Key Data Points from the METR Study

Metric	Value
Study Participants	16 experienced open source developers
Tasks Completed	246 real tasks across large codebases
Forecasted AI Productivity Gain	24% time savings
Actual Result	19% increase in task completion time
Main AI Tool Used	Cursor Pro
Developer Familiarity with Cursor	56% had prior experience with the tool
AI Use Restriction	Half of tasks were “AI-allowed”; others restricted
AI Response Time & Prompting	Identified as a primary delay factor
Study Publisher	METR (Model Evaluation and Testing for Research)

Real-World Conditions: Large Codebases and Complex Tasks

Unlike many lab-based studies that rely on synthetic or simplified coding exercises, METR’s trial focused on real-world developer workflows. The participants were experienced open-source contributors who were asked to complete tasks from live repositories they regularly work on.

Researchers divided their assignments into two groups:

“AI-allowed” tasks — participants could use AI tools such as Cursor Pro.
“AI-restricted” tasks — developers had to work without AI assistance.

While participants believed AI would shorten their task completion time by nearly a quarter, the opposite proved true in execution.
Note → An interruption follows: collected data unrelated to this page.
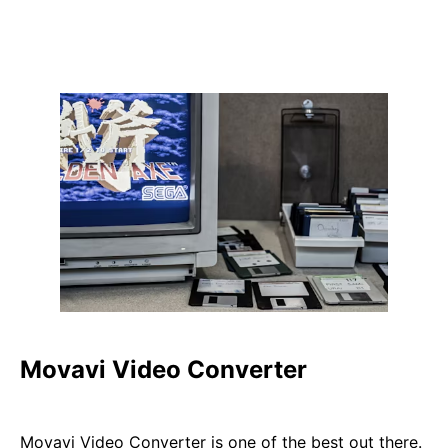
Movavi Video Converter
Movavi Video Converter is one of the best out there.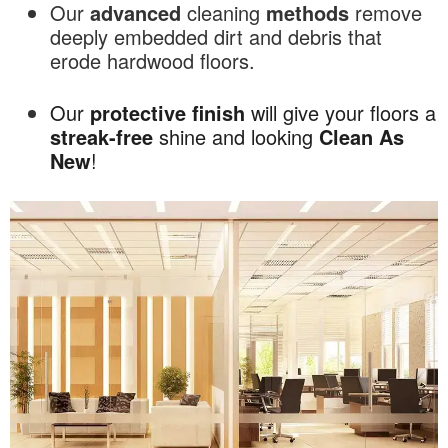
Our
advanced
cleaning
methods
remove
deeply embedded dirt and debris that
erode hardwood floors.
Our
protective
finish
will give your floors a
streak-free
shine and looking
Clean As
New
!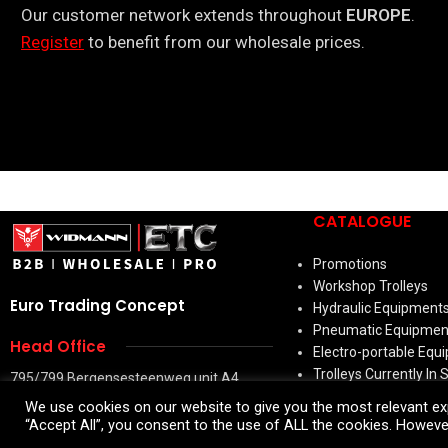
Our customer network extends throughout
EUROPE
.
Register
to benefit from our wholesale prices.
CATALOGUE
Promotions
Workshop Trolleys
Euro Trading Concept
Hydraulic Equipment
Pneumatic Equipmen
Head Office
Electro-portable Equ
Trolleys Currently In 
795/799 Bergensesteenweg unit A4
Hand Tools
1600 Sint-Pieters-Leeuw
We use cookies on our website to give you the most relevant exp
Bodywork & Accessor
Belgium
“Accept All”, you consent to the use of ALL the cookies. However
Welding Machines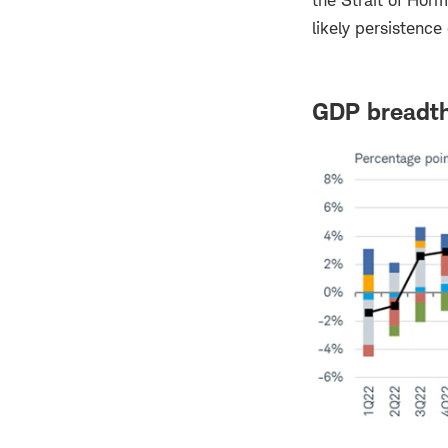
the Strait of Hor
likely persistence
GDP breadth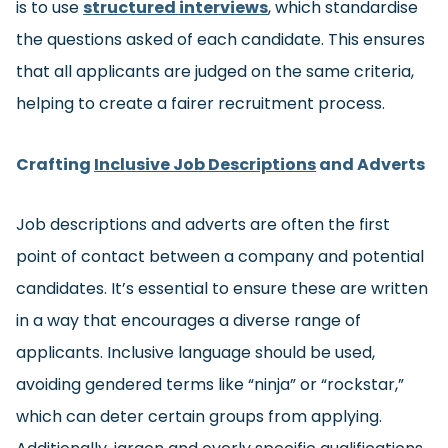
is to use
structured interviews
, which standardise
the questions asked of each candidate. This ensures
that all applicants are judged on the same criteria,
helping to create a fairer recruitment process.
Crafting
Inclusive Job Descriptions
and Adverts
Job descriptions and adverts are often the first
point of contact between a company and potential
candidates. It’s essential to ensure these are written
in a way that encourages a diverse range of
applicants. Inclusive language should be used,
avoiding gendered terms like “ninja” or “rockstar,”
which can deter certain groups from applying.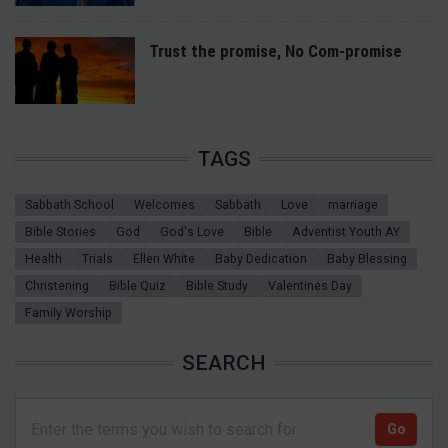
Trust the promise, No Com-promise
TAGS
Sabbath School
Welcomes
Sabbath
Love
marriage
Bible Stories
God
God's Love
Bible
Adventist Youth AY
Health
Trials
Ellen White
Baby Dedication
Baby Blessing
Christening
Bible Quiz
Bible Study
Valentines Day
Family Worship
SEARCH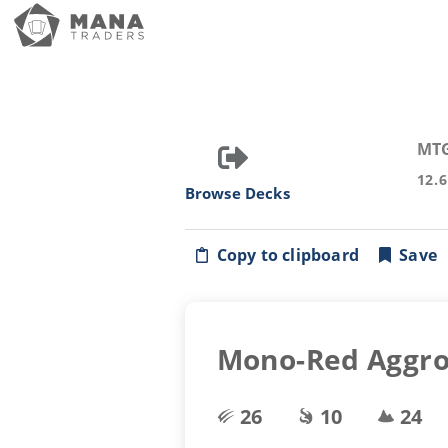
MT
12.
Browse Decks
Copy to clipboard
Save
Mono-Red Aggr
26
10
24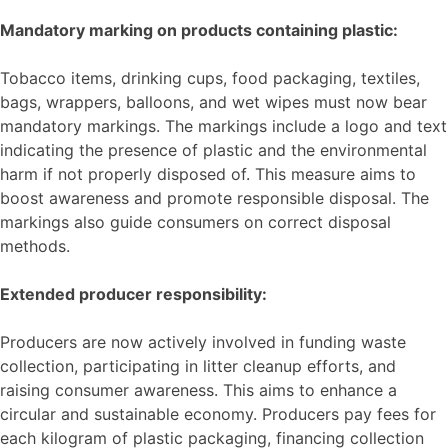
Mandatory marking on products containing plastic:
Tobacco items, drinking cups, food packaging, textiles,
bags, wrappers, balloons, and wet wipes must now bear
mandatory markings. The markings include a logo and text
indicating the presence of plastic and the environmental
harm if not properly disposed of. This measure aims to
boost awareness and promote responsible disposal. The
markings also guide consumers on correct disposal
methods.
Extended producer responsibility:
Producers are now actively involved in funding waste
collection, participating in litter cleanup efforts, and
raising consumer awareness. This aims to enhance a
circular and sustainable economy. Producers pay fees for
each kilogram of plastic packaging, financing collection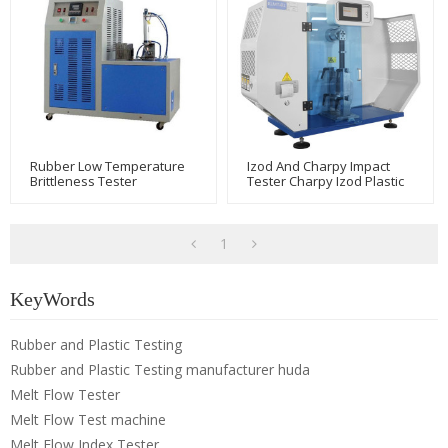
Rubber Low Temperature
Izod And Charpy Impact
Brittleness Tester
Tester Charpy Izod Plastic
Impact Strength Test
Machine
1
KeyWords
Rubber and Plastic Testing
Rubber and Plastic Testing manufacturer huda
Melt Flow Tester
Melt Flow Test machine
Melt Flow Index Tester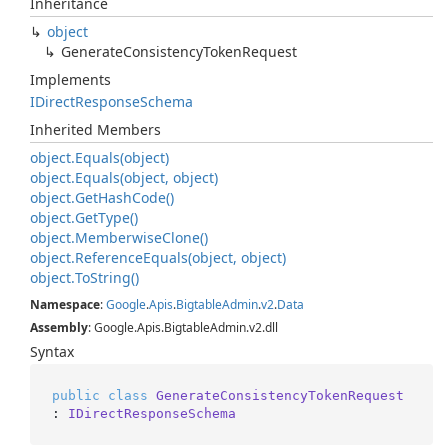
Inheritance
object
Generate
Consistency
Token
Request
Implements
IDirect
Response
Schema
Inherited Members
object.
Equals(object)
object.
Equals(object, object)
object.
Get
Hash
Code()
object.
Get
Type()
object.
Memberwise
Clone()
object.
Reference
Equals(object, object)
object.
To
String()
Namespace
:
Google
.
Apis
.
Bigtable
Admin
.
v2
.
Data
Assembly
: Google.Apis.BigtableAdmin.v2.dll
Syntax
public
class
GenerateConsistencyTokenRequest
: 
IDirectResponseSchema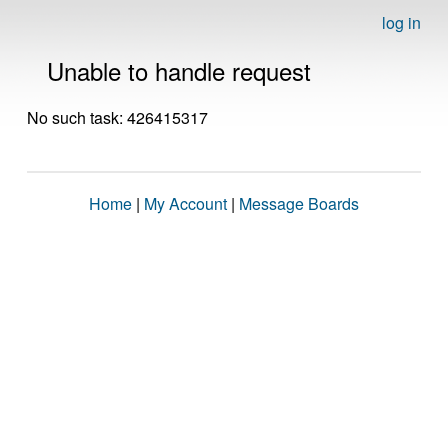
log in
Unable to handle request
No such task: 426415317
Home
|
My Account
|
Message Boards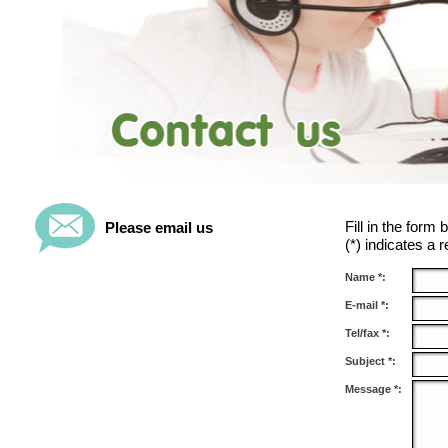
Fill in the form
Please email us
(*) indicates a r
Name *:
E-mail *:
Tel/fax *:
Subject *:
Message *: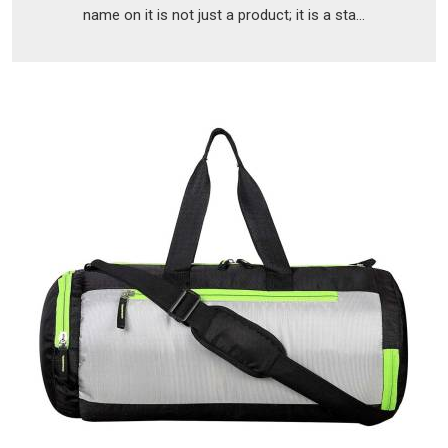
name on it is not just a product; it is a sta...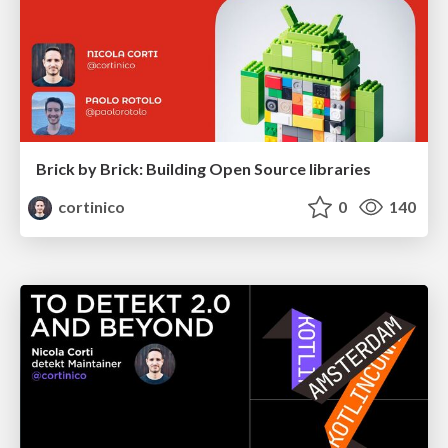
Brick by Brick: Building Open Source libraries
cortinico
0
140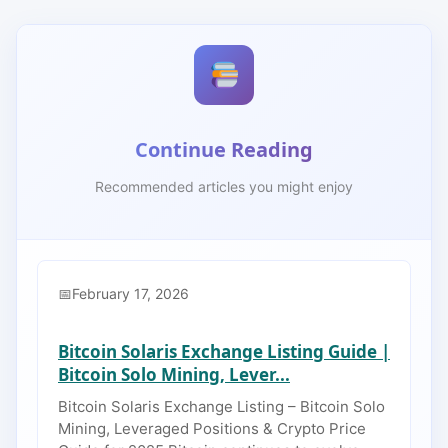
Continue Reading
Recommended articles you might enjoy
February 17, 2026
Bitcoin Solaris Exchange Listing Guide |
Bitcoin Solo Mining, Lever...
Bitcoin Solaris Exchange Listing – Bitcoin Solo
Mining, Leveraged Positions & Crypto Price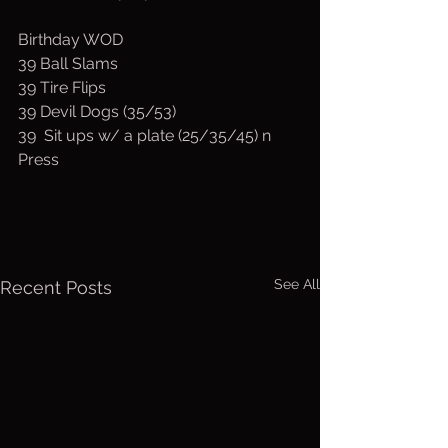
Birthday WOD
39 Ball Slams
39 Tire Flips
39 Devil Dogs (35/53)
39  Sit ups w/ a plate (25/35/45) n 
Press
See All
Recent Posts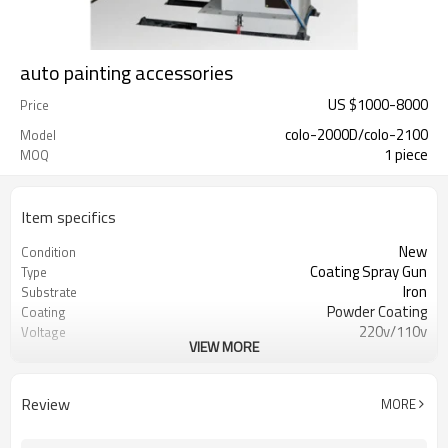
auto painting accessories
US $
1000
-
8000
Price
colo-2000D/colo-2100
Model
1 piece
MOQ
Item specifics
New
Condition
Coating Spray Gun
Type
Iron
Substrate
Powder Coating
Coating
220v/110v
Voltage
VIEW MORE
2.5kw
Power(W)
300kg
Weight
CE
Certification
Review
MORE
1year
Warranty
Overseas service center available
After-sales Service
Tasks took significantly longer when AI assistance was used — a deviation that suggests integration friction, prompt inefficiencies, and cognitive overhead may still burden even state-of-the-art AI tools.

Why AI Tools Slowed Things Down

The METR researchers offered several hypotheses for the productivity drag:

Prompting Takes Time:
Developers had to frequently craft and rephrase prompts, diverting focus from actual coding.
Latency and Wait Time:
AI tools like Cursor introduce response delays, particularly when generating responses for complex problems or navigating extensive codebases.
Lack of Tool Familiarity:
Only 56% of participants were familiar with Cursor, despite all receiving pre-study training. The remaining developers experienced a learning curve during task execution.
AI’s Limitations in Contextual Comprehension:
AI models, while effective in small code samples, continue to struggle in massive, interdependent codebases where context spans hundreds of files and nuanced logic trees.

Not a Death Knell for AI Coding Assistants

Despite the findings, the study’s authors were careful not to draw overly broad conclusions. They emphasized the scope of the research and made clear that:

AI coding tools are still evolving rapidly, and these results may not hold even three months from now.
The trial does not suggest that AI tools universally fail to speed up developers. Rather, performance depends on task type, tool maturity, developer familiarity, and contextual complexity.

“We wouldn’t expect the same results even a few months from now,” METR noted, citing ongoing improvements in long-horizon reasoning and multi-file comprehension by leading AI models from OpenAI, Anthropic, and Google DeepMind.

A Note on “Vibe Coders”

The study specifically targeted tools referred to in developer communities as “vibe coders” — AI systems that offer suggestions based on general code patterns rather than strictly enforcing rules or structure.

These tools, like Copilot and Cursor, tend to perform better in greenfield projects or prototyping, but may hinder progress in legacy code or systems with high architectural complexity.

METR’s findings are a reminder that real productivity gains depend on effective integration and task context, not just the presence of AI.

Previous Contradictory Findings

Other prominent studies have painted a more optimistic picture. Research from GitHub, MIT, and Stanford HAI found that AI code suggestions:

Reduced bug frequency in some use cases
Improved task completion time by junior developers
Enhanced developer satisfaction

The contrast suggests that AI’s impact is highly dependent on user experience, tooling maturity, and task nature — and not all developers, especially seasoned engineers in production systems, will benefit immediately.